### Excerto selecionado
___
Contestou a 2.ª R. (Fundação), excecionando a sua ilegitimidade, por ter, nos termos legais, contratado um seguro de acidentes pessoais, junto da 1.ª R., tendo como pessoa segura o A., com as coberturas de morte, invalidez permanente, incapacidade temporária e despesas de tratamento no âmbito da atividade desenvolvida, de serviços agrícolas, pelo que impende sobre a seguradora o dever indemnizatório quanto a todos os danos sofridos, não se mostrado que ocorra qualquer exclusão relativamente a danos não patrimoniais; - ainda que se demonstre que o contrato de seguro exclui a indemnização por danos não patrimoniais, não cabe à 2.ª R. ressarci-los, posto que apenas poderia incorrer em responsabilidade contratual, a qual inexiste no caso, não lhe sendo imputado qualquer incumprimento contratual ou conduta culposa; - impugnou ainda os danos e montantes pretendidos, requerendo a intervenção principal provocada da R. Seguradora, por ser esta o sujeito passivo da relação material controvertida quanto à indemnização por danos não patrimoniais, e concluindo pela improcedência da ação quanto a si.
___
### Material apresentado
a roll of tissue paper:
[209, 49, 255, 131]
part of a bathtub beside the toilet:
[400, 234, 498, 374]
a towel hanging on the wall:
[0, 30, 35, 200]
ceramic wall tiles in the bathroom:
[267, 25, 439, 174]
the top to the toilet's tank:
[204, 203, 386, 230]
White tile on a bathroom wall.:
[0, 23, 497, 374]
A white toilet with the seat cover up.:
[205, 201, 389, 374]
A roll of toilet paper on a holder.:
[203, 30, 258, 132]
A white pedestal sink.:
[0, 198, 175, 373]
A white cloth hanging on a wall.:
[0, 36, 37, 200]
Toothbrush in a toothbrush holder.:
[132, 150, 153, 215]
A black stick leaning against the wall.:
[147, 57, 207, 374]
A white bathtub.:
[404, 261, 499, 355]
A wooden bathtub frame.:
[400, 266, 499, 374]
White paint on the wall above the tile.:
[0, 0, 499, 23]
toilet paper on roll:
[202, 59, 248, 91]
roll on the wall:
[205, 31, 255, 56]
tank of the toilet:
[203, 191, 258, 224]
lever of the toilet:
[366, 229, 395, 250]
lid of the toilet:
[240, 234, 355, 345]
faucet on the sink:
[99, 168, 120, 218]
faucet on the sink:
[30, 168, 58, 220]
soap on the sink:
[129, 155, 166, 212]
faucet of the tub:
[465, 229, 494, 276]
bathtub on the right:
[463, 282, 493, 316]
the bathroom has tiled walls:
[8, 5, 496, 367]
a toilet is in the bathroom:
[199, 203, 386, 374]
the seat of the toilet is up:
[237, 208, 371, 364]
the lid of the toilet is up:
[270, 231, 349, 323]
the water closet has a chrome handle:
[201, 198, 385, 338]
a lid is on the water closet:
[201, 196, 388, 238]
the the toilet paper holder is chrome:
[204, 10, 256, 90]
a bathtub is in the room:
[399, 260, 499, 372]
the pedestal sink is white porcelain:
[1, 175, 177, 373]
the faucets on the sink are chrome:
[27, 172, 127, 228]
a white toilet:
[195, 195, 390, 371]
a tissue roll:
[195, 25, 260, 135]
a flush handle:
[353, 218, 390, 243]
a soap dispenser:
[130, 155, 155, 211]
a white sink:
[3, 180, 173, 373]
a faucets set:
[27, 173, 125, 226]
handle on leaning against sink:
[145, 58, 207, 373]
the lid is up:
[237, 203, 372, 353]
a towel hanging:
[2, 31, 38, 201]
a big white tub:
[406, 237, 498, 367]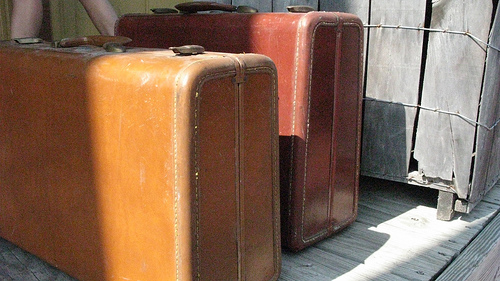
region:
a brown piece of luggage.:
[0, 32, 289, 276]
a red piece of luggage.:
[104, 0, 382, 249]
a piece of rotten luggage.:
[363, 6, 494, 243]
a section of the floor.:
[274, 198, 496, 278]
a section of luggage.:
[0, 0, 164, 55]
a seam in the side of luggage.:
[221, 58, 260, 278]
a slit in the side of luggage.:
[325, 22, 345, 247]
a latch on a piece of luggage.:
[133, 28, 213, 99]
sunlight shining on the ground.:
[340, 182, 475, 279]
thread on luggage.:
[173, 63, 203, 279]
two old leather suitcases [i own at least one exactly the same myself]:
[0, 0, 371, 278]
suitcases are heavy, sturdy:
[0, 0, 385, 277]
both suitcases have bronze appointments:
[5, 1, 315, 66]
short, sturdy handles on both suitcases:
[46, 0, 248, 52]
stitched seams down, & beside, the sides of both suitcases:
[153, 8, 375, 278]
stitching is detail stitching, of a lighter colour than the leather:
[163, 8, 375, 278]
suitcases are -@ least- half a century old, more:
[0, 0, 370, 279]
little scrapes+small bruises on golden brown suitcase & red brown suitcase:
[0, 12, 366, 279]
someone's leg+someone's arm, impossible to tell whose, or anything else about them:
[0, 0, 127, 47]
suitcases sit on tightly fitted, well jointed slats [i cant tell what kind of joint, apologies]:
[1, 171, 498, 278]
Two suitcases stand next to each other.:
___
### Pedido de tarefa
Continue o excerto sobre a contestação da Fundação a partir do ponto em que termina.

### Espaço de resposta
Contestou também R. Seguradora: - impugnando diversa factualidade alegada pelo A.; - alegando ter-lhe procedido a diversos pagamentos, em sede indemnizatória, bem como que o contrato de seguro celebrado abrange exclusivamente o ramo de acidentes pessoais, respondendo apenas pelas coberturas e capitais seguros expressamente acordados; - invocando obedecer o pagamento das indemnizações garantidas aos critérios consignados no art.º 56.º das condições gerais da apólice, sendo aplicável, para o cálculo indemnizatório, a Tabela Nacional de Avaliação de Incapacidades Permanentes em Direito Civil, aprovada pelo DLei n.º 352/2007, de 23-10 (Anexo II), e concluindo por dever a ação ser julgada em conformidade com a prova dos autos.
Admitida a requerida intervenção principal da R. Seguradora, veio esta tomar posição, concluindo como na sua anterior contestação, enquanto o A. veio pugnar pela improcedência da exceção de ilegitimidade deduzida.
Dispensada a audiência prévia, saneado o processo – julgou-se a R. Fundação parte legítima – e definidos o objeto do litígio e os temas da prova, procedeu-se à audiência final, com produção de provas, após o que foi proferida sentença, com o seguinte dispositivo: «Na parcial procedência do pedido, a) absolvo a ré seguradora do pedido de pagamento da quantia de 69.000 € (sessenta e nove mil euros), a título de danos patrimoniais decorrentes da incapacidade parcial permanente, acrescida de juros de mora, contados desde a data do sinistro, até integral e efectivo pagamento; e bem assim, na sequência da sua intervenção provocada pela co-ré, do pedido de pagamento da quantia de 20.000 € (vinte mil euros) a titulo de danos não patrimoniais.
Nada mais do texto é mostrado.